"Il faut cultiver notre jardin"

lundi 12 août 2019

Une jolie pépite

Les huit montagnes de Paolo Cognetti nous emmène dans la montagne du nord de l'Italie. Pietro est le fils unique d'un couple milanais. Pour eux, la montagne constitue une échappatoire à la vie bruyante, polluée et stressante de la ville qui affecte particulièrement le père Giovanni. Là, ils se retrouvent. Les parents renouent avec leur jeunesse... dont ils parlent peu mais qui a forgé leur couple. Le petit garçon, lui, découvre la nature sauvage de la vallée d'Aoste. Ils finissent par louer une petite maison toute simple à Grana et c'est là que le narrateur va se lier d'amitié avec un garçon du coin, Bruno, un vrai montagnard. Celui-ci va l'initier au torrent, aux éboulis, aux endroits secrets, aux vieilles cahutes abandonnées..... bref, il lui ouvre les portes de son territoire. Pietro va aussi découvrir avec son père les longues randonnées en montagne, le plaisir de marcher sur un glacier... mais aussi le mal de montagne. Ce seront alors des souvenirs ambivalents d'ascensions à deux ou à trois quand Bruno les accompagne. Il le suivra pendant un certain temps jusqu'à ce qu'un jour, il décide de laisser son père seul poursuivre ses ascensions qui l'éloignent des autres. Il préfère rester plus bas, arpenter avec Bruno les pentes du Grenon. Ils passeront tous leurs étés jusqu'à ce que Bruno prenne le large vers d'autres sommets (notamment l'Himalaya). Il y reviendra vingt ans après - grâce à son père- et retrouvera toute la force de l'amitié car Bruno, tel un roc, un omo servadzo, est resté sur la montagne. Ils vont reconstruire de leurs mains la barma, petit refuge qui servira de port d'attache aux deux amis et à Pietro qui, peu à peu , se réconciliera avec un père dont il comprend peu à peu l'attachement à la montagne.
Paolo Cognetti signe une ode magnifique à la montagne et un beau roman sur l'amitié. Mais ce ne serait pas lui rendre hommage que de simplifier ainsi son roman. Il s'agit aussi de creuser les rapports familiaux, et plus particulièrement, les rapports père-fils, de dessiner en filigrane des silhouettes paternelles qui ont du mal à s'épancher, à manifester leurs sentiments, d'où certains malentendus.
Finalement, on comprend "que l’apprentissage de la vie est une exploration qui évoque une longue randonnée. Parfois, on abandonne le sentier pour atteindre une crête, « juste pour le plaisir de découvrir ce qu’il y a de l’autre côté ».
Merci Isa pour le prêt ! 
@ lire !

SECTION DES DONNÉES:
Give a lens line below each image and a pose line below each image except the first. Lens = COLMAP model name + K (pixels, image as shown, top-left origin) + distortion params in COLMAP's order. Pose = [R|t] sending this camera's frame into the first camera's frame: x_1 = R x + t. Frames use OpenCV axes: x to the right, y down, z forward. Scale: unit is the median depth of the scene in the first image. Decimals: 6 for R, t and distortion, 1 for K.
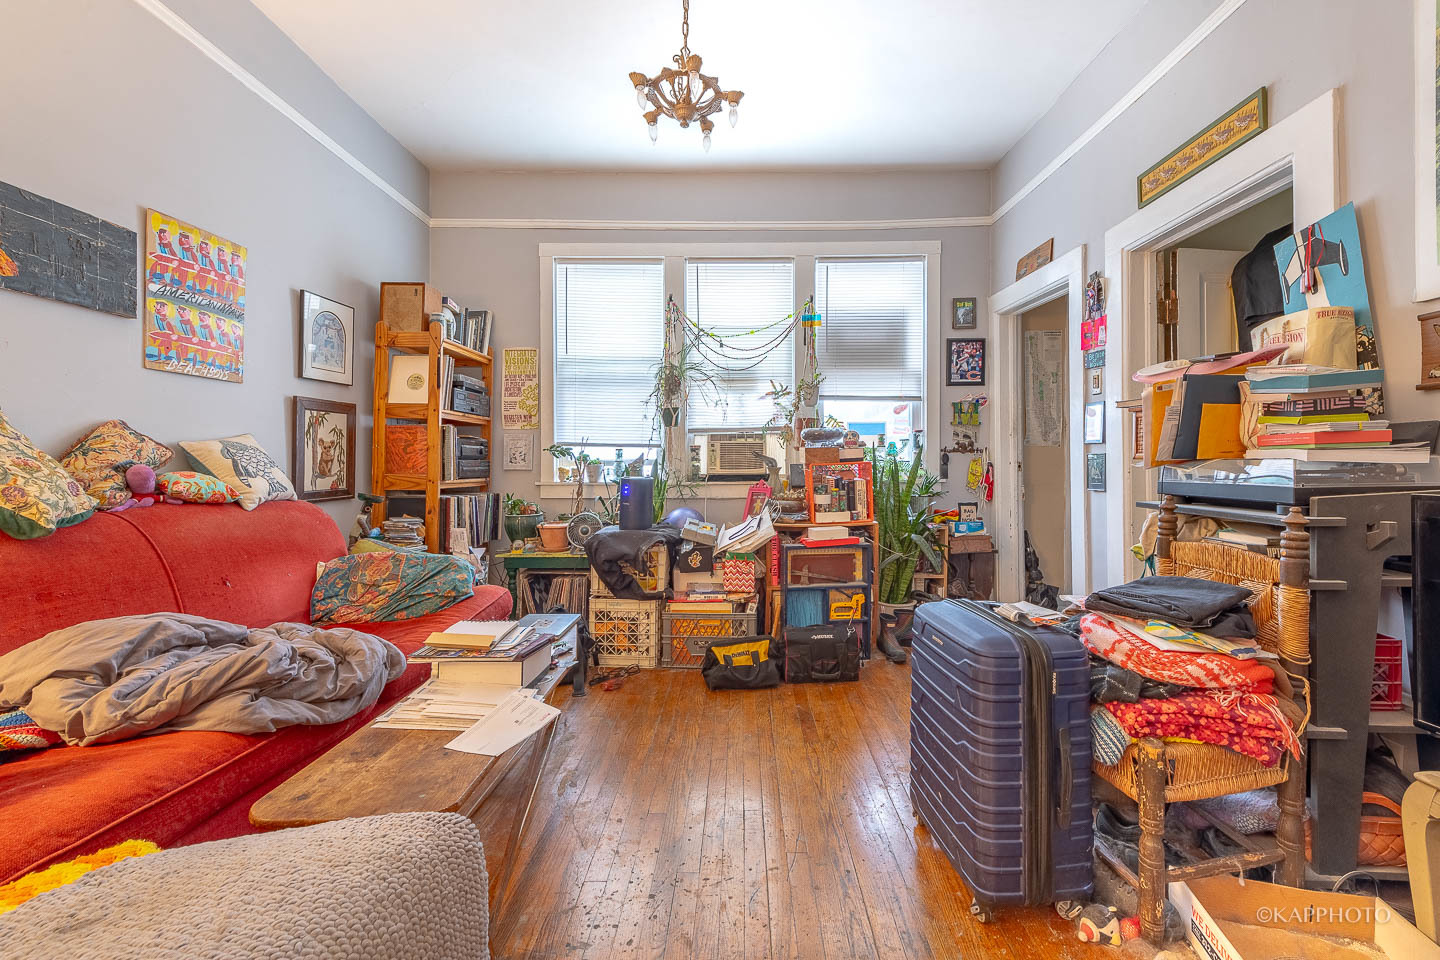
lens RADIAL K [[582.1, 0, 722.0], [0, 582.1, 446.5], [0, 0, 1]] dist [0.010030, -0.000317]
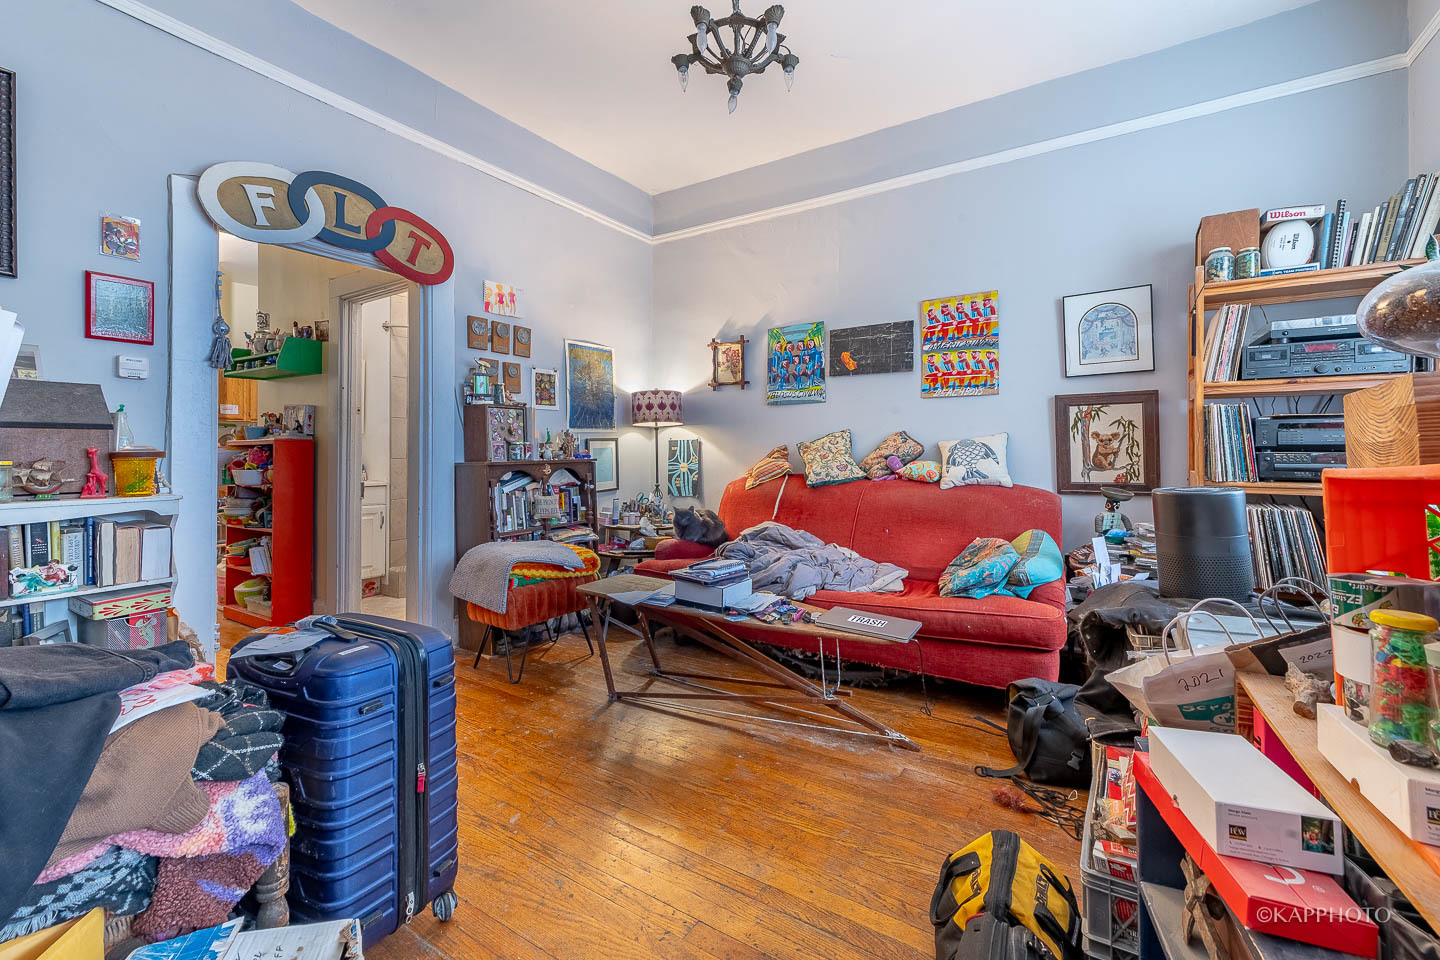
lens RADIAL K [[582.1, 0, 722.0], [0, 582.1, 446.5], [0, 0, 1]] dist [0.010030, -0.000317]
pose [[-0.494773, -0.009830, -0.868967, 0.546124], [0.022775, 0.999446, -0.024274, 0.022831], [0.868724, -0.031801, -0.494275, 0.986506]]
==
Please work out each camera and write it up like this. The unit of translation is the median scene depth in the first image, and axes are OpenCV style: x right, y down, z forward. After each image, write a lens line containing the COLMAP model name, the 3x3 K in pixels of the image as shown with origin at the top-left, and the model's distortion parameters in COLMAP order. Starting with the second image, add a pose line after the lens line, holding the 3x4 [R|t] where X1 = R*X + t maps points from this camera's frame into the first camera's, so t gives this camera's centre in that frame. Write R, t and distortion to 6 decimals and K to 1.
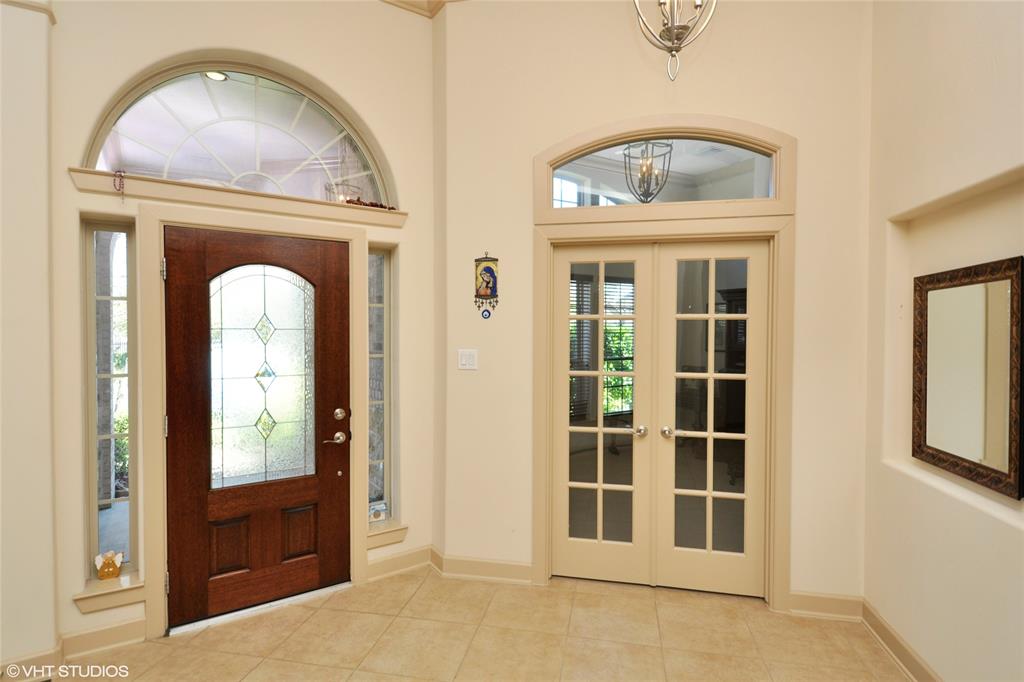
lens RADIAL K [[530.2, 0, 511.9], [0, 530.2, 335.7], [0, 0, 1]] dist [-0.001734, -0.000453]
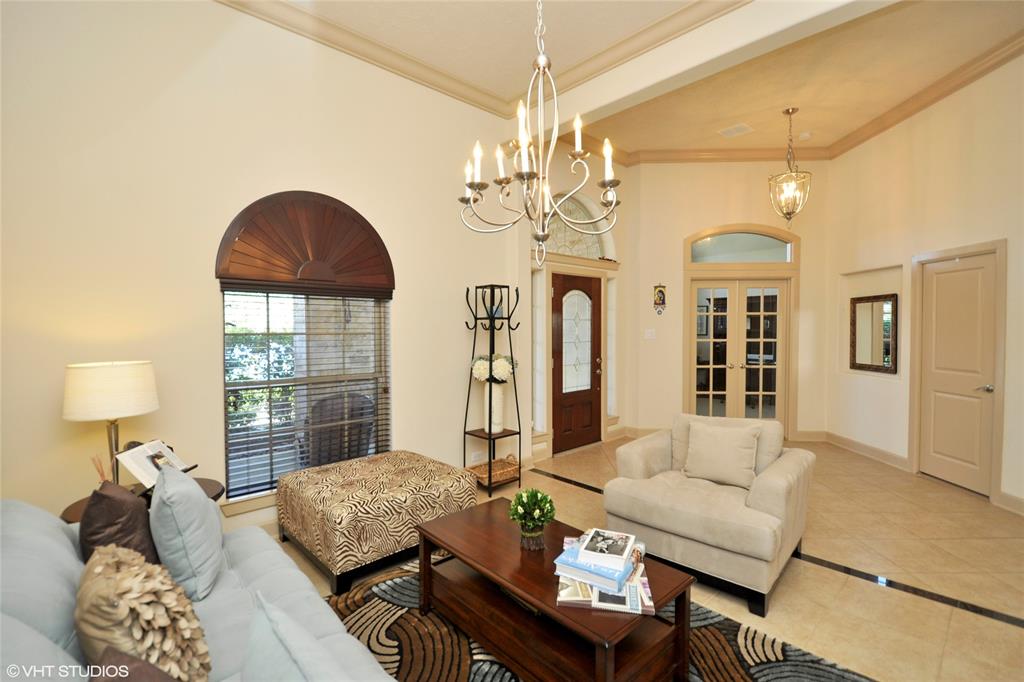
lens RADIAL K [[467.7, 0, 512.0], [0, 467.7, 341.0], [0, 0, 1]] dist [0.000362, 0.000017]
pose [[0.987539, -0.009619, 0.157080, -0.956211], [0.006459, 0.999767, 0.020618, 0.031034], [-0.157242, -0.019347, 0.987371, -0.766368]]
--
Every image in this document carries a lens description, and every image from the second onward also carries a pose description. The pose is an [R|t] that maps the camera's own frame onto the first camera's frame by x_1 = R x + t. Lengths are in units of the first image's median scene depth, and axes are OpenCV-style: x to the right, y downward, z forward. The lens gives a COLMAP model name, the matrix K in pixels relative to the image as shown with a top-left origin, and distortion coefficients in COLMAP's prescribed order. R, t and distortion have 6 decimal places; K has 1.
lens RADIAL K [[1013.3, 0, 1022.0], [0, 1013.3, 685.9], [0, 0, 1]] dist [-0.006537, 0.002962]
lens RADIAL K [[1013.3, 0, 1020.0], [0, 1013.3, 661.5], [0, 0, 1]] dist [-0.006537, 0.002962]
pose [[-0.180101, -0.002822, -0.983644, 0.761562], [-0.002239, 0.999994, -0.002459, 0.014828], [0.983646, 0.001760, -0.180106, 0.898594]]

TRAVAIL DEMANDÉ: Transcrivez sans aucune modification le passage de la critique des Huit montagnes qui commence aux mots « Paolo Cognetti signe » et s'arrête après « d'où certains malentendus. ».

SOLUTION PROPOSÉE:
Paolo Cognetti signe une ode magnifique à la montagne et un beau roman sur l'amitié. Mais ce ne serait pas lui rendre hommage que de simplifier ainsi son roman. Il s'agit aussi de creuser les rapports familiaux, et plus particulièrement, les rapports père-fils, de dessiner en filigrane des silhouettes paternelles qui ont du mal à s'épancher, à manifester leurs sentiments, d'où certains malentendus.